### [Exercise prompt]
Count the lines below that carry the word "filter". Answer with that number alone.

Given records section start

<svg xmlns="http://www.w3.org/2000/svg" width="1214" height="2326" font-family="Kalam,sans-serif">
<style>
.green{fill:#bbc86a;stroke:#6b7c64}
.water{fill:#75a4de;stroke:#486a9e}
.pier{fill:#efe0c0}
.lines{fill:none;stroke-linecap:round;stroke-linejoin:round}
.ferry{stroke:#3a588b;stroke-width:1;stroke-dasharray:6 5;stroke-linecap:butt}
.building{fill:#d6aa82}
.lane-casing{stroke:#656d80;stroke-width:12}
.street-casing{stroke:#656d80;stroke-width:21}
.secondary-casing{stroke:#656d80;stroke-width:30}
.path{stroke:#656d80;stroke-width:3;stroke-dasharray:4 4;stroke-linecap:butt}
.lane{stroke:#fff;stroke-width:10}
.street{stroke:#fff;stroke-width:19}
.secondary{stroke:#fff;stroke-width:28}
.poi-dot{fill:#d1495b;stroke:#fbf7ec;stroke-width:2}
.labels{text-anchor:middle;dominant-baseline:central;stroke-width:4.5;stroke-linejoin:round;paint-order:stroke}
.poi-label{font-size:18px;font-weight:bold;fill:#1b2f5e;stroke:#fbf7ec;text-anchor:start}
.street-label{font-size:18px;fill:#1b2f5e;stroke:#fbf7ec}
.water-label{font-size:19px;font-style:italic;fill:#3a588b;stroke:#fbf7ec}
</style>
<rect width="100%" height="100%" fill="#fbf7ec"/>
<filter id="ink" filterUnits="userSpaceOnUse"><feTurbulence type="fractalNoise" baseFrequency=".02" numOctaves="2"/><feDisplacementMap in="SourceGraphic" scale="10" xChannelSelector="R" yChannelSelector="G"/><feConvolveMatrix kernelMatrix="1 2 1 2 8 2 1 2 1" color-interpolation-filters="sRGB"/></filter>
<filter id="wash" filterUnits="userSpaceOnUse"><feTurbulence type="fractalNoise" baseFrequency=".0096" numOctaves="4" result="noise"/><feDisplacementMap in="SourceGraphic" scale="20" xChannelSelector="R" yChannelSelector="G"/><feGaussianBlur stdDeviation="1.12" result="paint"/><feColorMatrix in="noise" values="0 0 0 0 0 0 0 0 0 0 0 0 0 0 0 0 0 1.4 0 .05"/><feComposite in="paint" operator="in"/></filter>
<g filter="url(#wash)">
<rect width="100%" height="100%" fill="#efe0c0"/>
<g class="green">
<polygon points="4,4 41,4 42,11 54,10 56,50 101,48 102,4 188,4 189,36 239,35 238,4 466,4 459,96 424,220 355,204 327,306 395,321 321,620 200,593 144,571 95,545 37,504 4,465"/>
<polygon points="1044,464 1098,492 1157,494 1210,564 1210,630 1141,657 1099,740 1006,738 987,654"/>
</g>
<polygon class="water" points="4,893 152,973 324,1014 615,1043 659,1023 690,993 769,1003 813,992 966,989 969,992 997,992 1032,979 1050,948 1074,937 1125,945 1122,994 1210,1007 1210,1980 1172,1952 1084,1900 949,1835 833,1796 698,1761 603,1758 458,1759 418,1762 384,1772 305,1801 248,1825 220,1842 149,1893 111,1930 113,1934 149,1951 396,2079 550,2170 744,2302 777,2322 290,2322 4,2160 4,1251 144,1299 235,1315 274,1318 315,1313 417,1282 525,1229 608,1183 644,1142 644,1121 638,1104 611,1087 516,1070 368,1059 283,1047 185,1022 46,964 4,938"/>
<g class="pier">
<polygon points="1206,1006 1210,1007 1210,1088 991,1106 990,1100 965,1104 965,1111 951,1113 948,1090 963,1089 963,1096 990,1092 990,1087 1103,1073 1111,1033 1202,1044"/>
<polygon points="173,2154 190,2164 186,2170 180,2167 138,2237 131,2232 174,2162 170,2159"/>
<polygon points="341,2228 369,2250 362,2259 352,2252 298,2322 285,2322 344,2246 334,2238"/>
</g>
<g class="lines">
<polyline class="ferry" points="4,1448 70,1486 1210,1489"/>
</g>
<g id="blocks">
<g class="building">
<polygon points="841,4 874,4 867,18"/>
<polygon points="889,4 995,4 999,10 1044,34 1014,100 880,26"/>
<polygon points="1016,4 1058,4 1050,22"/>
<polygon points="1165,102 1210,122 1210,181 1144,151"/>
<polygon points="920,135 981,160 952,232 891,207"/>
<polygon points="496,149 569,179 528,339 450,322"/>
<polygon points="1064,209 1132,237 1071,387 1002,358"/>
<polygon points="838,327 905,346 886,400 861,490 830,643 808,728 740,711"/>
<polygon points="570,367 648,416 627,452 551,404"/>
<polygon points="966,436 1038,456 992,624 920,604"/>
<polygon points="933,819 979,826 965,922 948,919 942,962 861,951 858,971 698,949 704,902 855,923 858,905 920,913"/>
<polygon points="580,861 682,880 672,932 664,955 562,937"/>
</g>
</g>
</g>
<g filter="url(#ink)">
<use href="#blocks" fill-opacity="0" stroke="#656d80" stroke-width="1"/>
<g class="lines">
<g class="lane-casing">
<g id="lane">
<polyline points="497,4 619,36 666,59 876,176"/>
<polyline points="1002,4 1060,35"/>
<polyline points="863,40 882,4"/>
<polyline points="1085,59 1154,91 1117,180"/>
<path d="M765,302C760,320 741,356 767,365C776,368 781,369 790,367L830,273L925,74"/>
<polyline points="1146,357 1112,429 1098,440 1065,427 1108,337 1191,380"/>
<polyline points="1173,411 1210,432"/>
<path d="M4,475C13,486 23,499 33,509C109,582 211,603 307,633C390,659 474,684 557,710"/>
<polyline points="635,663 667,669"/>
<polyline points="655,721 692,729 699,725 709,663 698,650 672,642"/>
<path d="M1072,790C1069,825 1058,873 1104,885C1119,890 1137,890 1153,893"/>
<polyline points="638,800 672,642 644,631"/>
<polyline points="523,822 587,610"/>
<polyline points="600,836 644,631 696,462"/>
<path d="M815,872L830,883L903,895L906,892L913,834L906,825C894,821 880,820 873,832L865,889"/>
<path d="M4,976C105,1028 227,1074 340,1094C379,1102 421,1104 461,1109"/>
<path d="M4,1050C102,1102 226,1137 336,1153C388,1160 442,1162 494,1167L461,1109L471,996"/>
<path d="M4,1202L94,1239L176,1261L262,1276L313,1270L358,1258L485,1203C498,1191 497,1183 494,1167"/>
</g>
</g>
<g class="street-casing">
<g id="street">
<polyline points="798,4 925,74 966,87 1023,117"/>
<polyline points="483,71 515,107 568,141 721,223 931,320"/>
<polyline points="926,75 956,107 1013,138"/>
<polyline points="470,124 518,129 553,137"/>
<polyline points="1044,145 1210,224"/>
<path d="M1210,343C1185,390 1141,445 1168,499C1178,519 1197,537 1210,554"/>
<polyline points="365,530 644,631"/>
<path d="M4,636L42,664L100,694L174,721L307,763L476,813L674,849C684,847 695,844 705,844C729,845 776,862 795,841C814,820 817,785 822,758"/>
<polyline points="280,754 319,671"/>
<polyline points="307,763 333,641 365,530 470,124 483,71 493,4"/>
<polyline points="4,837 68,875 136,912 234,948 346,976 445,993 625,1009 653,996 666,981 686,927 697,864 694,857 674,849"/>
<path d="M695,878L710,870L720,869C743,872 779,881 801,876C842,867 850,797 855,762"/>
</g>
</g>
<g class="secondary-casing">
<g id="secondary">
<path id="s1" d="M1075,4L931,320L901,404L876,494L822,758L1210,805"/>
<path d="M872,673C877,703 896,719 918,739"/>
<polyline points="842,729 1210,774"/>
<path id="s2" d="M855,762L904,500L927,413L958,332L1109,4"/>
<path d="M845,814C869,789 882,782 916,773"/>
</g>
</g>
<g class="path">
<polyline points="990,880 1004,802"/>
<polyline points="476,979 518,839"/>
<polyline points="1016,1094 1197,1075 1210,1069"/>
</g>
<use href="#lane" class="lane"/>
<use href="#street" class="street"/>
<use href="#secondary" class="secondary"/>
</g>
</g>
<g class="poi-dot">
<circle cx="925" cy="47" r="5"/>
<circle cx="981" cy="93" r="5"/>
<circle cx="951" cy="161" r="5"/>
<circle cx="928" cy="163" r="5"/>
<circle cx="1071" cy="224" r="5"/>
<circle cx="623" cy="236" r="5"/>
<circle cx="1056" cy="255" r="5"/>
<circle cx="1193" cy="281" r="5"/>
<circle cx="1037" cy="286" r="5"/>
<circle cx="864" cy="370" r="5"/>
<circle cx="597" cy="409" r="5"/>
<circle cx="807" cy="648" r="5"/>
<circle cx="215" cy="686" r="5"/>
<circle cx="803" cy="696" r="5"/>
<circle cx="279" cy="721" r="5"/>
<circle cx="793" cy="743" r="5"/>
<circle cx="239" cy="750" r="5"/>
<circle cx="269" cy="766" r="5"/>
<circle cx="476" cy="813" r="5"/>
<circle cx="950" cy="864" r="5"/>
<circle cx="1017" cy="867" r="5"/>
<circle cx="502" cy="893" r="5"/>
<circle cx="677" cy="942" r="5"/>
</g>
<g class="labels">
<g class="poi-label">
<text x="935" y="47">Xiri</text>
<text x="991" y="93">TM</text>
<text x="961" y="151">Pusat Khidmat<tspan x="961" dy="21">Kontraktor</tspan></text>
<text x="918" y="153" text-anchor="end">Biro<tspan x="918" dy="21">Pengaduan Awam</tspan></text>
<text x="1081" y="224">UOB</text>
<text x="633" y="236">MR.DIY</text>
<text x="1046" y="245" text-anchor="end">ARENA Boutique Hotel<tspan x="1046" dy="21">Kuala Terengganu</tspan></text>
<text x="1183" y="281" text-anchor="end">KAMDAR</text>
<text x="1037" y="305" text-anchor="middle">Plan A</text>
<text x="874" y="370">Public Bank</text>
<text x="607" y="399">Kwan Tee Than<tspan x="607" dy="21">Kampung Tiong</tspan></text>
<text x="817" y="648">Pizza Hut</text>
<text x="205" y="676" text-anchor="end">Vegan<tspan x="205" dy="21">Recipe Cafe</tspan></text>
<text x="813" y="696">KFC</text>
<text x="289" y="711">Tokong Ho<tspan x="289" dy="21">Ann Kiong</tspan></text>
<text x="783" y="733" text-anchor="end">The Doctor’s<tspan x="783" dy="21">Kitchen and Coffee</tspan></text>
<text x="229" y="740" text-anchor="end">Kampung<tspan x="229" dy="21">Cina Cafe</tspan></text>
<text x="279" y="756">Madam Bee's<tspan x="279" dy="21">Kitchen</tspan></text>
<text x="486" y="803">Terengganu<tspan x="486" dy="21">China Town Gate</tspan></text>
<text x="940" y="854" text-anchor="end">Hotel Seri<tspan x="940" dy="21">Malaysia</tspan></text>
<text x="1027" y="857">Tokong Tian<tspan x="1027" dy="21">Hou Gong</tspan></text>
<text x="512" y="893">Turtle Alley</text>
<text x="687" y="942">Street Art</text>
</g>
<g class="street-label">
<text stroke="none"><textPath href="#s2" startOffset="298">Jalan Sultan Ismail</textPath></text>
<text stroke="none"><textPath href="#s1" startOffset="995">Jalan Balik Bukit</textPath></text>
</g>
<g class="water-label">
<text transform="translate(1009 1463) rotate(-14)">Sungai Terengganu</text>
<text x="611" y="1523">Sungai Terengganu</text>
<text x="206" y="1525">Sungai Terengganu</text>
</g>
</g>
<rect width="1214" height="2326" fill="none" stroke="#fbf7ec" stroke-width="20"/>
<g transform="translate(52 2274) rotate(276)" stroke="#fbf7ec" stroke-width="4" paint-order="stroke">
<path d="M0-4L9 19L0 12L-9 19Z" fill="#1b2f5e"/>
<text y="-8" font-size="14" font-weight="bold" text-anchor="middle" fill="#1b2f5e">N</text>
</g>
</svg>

Given records section end

### [Task answer]
4